キタサンブラック(中)は危なげない勝ちっぷりでG1・4勝目を挙げた
キタサンブラック(中)は危なげない勝ちっぷりでG1・4勝目を挙げた

◆第62回有馬記念・G1(12月24日・芝2500メートル、中山競馬場)

 「当然うれしさはあったけど、『よくやってくれた』と、ホッとした気持ちが大きかったです」。調教師の清水久詞は、キタサンブラックにとってラストイヤーとなる17年の初戦、大阪杯をこう振り返った。好位3番手から直線で悠々と抜け出す横綱相撲。前年度の年度代表馬らしい走りだった。

 この中間、クローズアップされたのが坂路の一日3本乗りだ。清水の師匠、調教師の浜田光正が1993年、ビワハヤヒデの菊花賞前に導入したことが有名だ。当時と負荷は違うが、近年には例のないハードなメニューだ。その裏には、重圧に向き合った清水の決意があった。

 「年度代表馬として、ぶざまな競馬をできません。この頃から、プレッシャーが大きくなりました。びっしりと攻めて、話題にもなりましたから。
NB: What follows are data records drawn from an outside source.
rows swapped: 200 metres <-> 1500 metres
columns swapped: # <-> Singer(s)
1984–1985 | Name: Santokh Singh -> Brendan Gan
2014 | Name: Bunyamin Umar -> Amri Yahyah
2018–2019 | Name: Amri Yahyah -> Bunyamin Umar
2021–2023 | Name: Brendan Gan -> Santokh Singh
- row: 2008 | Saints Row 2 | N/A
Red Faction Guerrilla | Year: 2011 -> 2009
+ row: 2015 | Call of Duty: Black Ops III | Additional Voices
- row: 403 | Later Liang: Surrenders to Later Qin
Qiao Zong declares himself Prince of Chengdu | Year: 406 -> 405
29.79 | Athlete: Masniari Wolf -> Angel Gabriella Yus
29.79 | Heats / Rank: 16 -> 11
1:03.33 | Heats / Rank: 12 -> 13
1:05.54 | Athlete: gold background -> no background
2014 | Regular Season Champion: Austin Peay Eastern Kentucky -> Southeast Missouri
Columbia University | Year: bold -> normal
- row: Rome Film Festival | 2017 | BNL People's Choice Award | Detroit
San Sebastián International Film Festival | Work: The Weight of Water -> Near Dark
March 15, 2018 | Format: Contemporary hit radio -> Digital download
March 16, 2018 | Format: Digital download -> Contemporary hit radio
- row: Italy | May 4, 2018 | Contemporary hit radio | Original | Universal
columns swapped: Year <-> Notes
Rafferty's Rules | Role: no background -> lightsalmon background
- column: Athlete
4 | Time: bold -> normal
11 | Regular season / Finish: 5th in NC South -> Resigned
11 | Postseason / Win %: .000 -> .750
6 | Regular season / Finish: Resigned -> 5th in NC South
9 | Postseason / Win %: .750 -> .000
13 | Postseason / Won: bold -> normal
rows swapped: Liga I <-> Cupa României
結果次第では『アホなことやりよって』と言われる。そういう意味ではブラックに感謝ですね」。守りに入らずに、あえてハードな調教を課す「攻め」に出て、きっちり答えを出した。

 オーナーの北島三郎への感謝も尽きない。「これだけの馬を管理することは、なかなかできない。しかもオーナーが一切口を挟まず、好きなようにやらせていただけるんです。ありがたい限り。3本乗りもそう。いろいろと調教を考えながらね。やりがいがありますよ」

 鍛えた効果を、主戦の武豊も感じ取った。「さらに強くなったなと感じた。どんどん強くはなっていたけど『まだ強くなるのか』と」と目を丸くしたが、調教担当の騎手、黒岩悠は余力を感じたという。「まだ春3戦の初戦でしたから。具合がめちゃめちゃいい訳ではなかった気がします。力通りかなとは、思いましたが」。年度代表馬として初めてのG1勝利は、完成形が近づくなかで当然の結果だった。(敬称略)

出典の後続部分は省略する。